### PROVIDED DATA ###

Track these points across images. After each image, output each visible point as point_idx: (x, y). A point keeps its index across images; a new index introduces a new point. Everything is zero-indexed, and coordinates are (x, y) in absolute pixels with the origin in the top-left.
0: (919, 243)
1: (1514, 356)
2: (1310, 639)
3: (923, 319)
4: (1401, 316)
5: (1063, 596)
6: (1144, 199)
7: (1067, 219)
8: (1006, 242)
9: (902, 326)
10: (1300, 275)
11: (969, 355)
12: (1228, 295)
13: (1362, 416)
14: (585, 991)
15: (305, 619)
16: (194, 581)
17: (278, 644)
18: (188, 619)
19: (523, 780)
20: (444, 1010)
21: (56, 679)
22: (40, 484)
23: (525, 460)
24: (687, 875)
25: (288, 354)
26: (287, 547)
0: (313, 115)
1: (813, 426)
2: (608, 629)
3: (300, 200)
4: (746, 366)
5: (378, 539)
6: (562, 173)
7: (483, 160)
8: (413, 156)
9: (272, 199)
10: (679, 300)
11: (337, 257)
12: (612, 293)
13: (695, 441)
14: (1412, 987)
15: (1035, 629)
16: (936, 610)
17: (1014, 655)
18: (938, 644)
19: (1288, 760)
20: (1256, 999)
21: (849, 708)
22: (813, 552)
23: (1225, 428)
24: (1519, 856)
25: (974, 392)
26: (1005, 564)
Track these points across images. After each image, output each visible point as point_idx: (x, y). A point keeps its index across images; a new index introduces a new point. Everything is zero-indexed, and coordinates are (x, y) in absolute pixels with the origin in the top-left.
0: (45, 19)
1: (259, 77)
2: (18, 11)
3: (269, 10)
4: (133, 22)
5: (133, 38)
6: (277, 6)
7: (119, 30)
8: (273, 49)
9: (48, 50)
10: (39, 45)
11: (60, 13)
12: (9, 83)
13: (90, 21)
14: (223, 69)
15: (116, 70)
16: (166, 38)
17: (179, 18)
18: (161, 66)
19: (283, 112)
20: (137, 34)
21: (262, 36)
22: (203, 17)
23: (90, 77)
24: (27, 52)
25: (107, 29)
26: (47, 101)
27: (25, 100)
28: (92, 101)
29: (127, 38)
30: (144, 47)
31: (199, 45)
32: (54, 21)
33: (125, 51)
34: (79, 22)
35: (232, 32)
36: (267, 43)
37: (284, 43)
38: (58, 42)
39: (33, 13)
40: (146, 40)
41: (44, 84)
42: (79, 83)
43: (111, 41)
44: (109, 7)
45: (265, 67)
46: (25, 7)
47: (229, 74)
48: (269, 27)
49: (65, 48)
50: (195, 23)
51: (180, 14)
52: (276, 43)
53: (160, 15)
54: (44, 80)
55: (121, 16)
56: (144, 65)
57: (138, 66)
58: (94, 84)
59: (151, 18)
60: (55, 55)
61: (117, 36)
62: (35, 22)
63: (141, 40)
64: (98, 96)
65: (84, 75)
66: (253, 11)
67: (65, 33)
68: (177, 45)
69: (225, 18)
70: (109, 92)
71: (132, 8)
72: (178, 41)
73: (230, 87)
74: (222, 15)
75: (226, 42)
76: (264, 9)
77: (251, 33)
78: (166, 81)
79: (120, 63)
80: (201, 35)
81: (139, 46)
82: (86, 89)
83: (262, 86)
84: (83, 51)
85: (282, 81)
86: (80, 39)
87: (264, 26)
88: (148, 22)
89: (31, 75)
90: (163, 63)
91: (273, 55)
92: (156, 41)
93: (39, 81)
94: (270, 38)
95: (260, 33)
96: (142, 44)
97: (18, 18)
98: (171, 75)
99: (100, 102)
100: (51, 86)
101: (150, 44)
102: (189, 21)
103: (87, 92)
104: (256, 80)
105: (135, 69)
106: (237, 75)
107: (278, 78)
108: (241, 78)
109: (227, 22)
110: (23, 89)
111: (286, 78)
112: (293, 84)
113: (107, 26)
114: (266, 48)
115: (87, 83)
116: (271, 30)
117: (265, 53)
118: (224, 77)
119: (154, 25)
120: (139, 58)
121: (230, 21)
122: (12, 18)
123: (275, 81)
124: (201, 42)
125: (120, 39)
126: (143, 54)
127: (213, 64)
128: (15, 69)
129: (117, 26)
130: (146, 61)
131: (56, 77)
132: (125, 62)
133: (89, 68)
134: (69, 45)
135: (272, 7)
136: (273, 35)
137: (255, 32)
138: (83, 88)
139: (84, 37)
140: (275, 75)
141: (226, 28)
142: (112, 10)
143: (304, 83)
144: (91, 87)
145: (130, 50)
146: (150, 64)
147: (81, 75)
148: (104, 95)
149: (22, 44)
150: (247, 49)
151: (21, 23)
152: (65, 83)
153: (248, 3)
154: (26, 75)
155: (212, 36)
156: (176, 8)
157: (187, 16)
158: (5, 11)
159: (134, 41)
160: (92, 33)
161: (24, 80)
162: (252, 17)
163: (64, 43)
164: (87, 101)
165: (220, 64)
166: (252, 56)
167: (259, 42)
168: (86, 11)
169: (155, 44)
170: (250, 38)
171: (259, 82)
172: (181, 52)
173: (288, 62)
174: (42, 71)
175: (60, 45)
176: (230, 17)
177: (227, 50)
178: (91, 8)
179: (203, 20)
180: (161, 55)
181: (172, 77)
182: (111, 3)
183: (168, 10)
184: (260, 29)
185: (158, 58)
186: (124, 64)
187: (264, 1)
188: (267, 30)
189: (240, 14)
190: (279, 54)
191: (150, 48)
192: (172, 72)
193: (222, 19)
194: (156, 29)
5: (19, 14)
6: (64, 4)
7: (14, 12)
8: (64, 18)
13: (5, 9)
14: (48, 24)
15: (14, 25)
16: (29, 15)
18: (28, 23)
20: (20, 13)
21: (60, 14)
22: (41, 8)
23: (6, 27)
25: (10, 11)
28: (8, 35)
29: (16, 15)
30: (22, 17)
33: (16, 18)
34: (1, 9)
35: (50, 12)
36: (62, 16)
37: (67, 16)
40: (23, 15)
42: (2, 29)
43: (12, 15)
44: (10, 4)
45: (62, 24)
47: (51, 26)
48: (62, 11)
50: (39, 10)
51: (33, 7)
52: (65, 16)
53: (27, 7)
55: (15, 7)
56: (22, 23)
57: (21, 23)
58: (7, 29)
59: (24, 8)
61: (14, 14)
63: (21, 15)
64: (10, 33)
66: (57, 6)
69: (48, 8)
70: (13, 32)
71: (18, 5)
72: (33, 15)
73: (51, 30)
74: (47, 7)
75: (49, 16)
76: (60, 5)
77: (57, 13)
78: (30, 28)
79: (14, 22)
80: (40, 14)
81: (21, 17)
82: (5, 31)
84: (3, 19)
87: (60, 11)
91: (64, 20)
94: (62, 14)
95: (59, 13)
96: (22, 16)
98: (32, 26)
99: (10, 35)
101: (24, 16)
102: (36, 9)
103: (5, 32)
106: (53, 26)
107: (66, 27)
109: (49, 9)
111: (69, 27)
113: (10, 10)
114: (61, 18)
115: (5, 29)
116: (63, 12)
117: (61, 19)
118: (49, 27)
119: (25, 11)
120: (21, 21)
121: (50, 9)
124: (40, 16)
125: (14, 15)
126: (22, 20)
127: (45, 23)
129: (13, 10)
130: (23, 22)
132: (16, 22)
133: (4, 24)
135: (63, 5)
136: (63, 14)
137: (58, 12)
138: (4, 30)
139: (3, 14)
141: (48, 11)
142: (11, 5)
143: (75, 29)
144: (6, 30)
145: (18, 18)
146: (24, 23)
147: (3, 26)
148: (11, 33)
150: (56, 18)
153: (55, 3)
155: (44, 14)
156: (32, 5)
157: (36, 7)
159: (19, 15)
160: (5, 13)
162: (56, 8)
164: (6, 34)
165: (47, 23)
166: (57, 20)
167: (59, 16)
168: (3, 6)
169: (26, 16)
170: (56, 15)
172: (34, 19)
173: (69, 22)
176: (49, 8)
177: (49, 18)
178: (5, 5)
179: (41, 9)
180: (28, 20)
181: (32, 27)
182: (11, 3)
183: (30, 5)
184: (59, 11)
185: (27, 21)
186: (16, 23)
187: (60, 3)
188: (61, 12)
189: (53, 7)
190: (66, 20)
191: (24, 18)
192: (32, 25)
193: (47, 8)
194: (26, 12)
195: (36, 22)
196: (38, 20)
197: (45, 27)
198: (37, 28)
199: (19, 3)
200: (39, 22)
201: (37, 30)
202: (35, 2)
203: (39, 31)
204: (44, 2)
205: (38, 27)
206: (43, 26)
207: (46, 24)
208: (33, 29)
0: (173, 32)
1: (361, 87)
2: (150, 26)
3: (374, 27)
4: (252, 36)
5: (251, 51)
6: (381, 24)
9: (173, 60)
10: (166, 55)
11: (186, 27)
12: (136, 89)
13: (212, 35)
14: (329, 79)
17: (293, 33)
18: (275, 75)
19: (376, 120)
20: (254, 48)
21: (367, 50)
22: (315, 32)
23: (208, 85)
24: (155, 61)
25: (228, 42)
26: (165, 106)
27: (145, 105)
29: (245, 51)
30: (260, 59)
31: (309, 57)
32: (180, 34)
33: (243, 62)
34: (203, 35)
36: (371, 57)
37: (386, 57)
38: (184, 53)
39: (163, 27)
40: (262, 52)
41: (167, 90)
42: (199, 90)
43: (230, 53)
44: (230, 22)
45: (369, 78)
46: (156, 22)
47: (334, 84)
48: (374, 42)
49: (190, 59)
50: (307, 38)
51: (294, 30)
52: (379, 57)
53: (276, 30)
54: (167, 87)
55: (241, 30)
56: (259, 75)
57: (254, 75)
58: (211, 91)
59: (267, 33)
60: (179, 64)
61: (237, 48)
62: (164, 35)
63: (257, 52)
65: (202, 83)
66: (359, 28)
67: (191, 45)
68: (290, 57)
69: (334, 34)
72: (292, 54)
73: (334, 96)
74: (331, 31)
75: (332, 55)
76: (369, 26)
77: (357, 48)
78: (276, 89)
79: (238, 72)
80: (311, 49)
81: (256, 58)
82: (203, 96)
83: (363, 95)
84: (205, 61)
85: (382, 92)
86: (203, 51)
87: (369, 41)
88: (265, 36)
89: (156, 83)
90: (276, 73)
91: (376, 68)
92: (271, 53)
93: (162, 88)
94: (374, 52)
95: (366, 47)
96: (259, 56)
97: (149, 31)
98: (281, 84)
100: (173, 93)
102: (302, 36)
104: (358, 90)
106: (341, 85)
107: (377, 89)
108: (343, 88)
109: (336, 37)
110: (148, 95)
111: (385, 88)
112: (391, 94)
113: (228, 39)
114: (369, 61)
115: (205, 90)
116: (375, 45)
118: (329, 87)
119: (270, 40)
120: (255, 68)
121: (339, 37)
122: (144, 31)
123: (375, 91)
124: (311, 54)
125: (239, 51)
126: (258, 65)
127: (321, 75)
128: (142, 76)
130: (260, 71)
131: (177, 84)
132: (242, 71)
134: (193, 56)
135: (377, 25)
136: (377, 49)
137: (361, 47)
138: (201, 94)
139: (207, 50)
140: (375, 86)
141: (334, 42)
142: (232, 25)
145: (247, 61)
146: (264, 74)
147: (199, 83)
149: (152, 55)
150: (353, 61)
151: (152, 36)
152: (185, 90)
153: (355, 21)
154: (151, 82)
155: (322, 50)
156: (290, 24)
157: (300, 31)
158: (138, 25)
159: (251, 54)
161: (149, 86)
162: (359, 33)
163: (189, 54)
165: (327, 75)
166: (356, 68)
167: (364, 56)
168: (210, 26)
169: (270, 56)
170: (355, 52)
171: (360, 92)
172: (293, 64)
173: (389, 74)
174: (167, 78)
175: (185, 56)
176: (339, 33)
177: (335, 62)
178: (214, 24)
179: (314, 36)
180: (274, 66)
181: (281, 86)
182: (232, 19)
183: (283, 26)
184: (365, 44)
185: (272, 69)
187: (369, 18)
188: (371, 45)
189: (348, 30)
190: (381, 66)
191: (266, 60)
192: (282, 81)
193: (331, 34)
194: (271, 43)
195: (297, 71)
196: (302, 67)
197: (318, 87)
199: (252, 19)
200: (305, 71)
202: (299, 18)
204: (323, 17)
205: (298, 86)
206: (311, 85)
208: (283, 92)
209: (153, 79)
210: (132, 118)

###

Copy out every line from the start of the records down to the line containing "26: (1005, 564)", both ends included, unchanged.

Track these points across images. After each image, output each visible point as point_idx: (x, y). A point keeps its index across images; a new index introduces a new point. Everything is zero-indexed, and coordinates are (x, y) in absolute pixels with the origin in the top-left.
0: (919, 243)
1: (1514, 356)
2: (1310, 639)
3: (923, 319)
4: (1401, 316)
5: (1063, 596)
6: (1144, 199)
7: (1067, 219)
8: (1006, 242)
9: (902, 326)
10: (1300, 275)
11: (969, 355)
12: (1228, 295)
13: (1362, 416)
14: (585, 991)
15: (305, 619)
16: (194, 581)
17: (278, 644)
18: (188, 619)
19: (523, 780)
20: (444, 1010)
21: (56, 679)
22: (40, 484)
23: (525, 460)
24: (687, 875)
25: (288, 354)
26: (287, 547)
0: (313, 115)
1: (813, 426)
2: (608, 629)
3: (300, 200)
4: (746, 366)
5: (378, 539)
6: (562, 173)
7: (483, 160)
8: (413, 156)
9: (272, 199)
10: (679, 300)
11: (337, 257)
12: (612, 293)
13: (695, 441)
14: (1412, 987)
15: (1035, 629)
16: (936, 610)
17: (1014, 655)
18: (938, 644)
19: (1288, 760)
20: (1256, 999)
21: (849, 708)
22: (813, 552)
23: (1225, 428)
24: (1519, 856)
25: (974, 392)
26: (1005, 564)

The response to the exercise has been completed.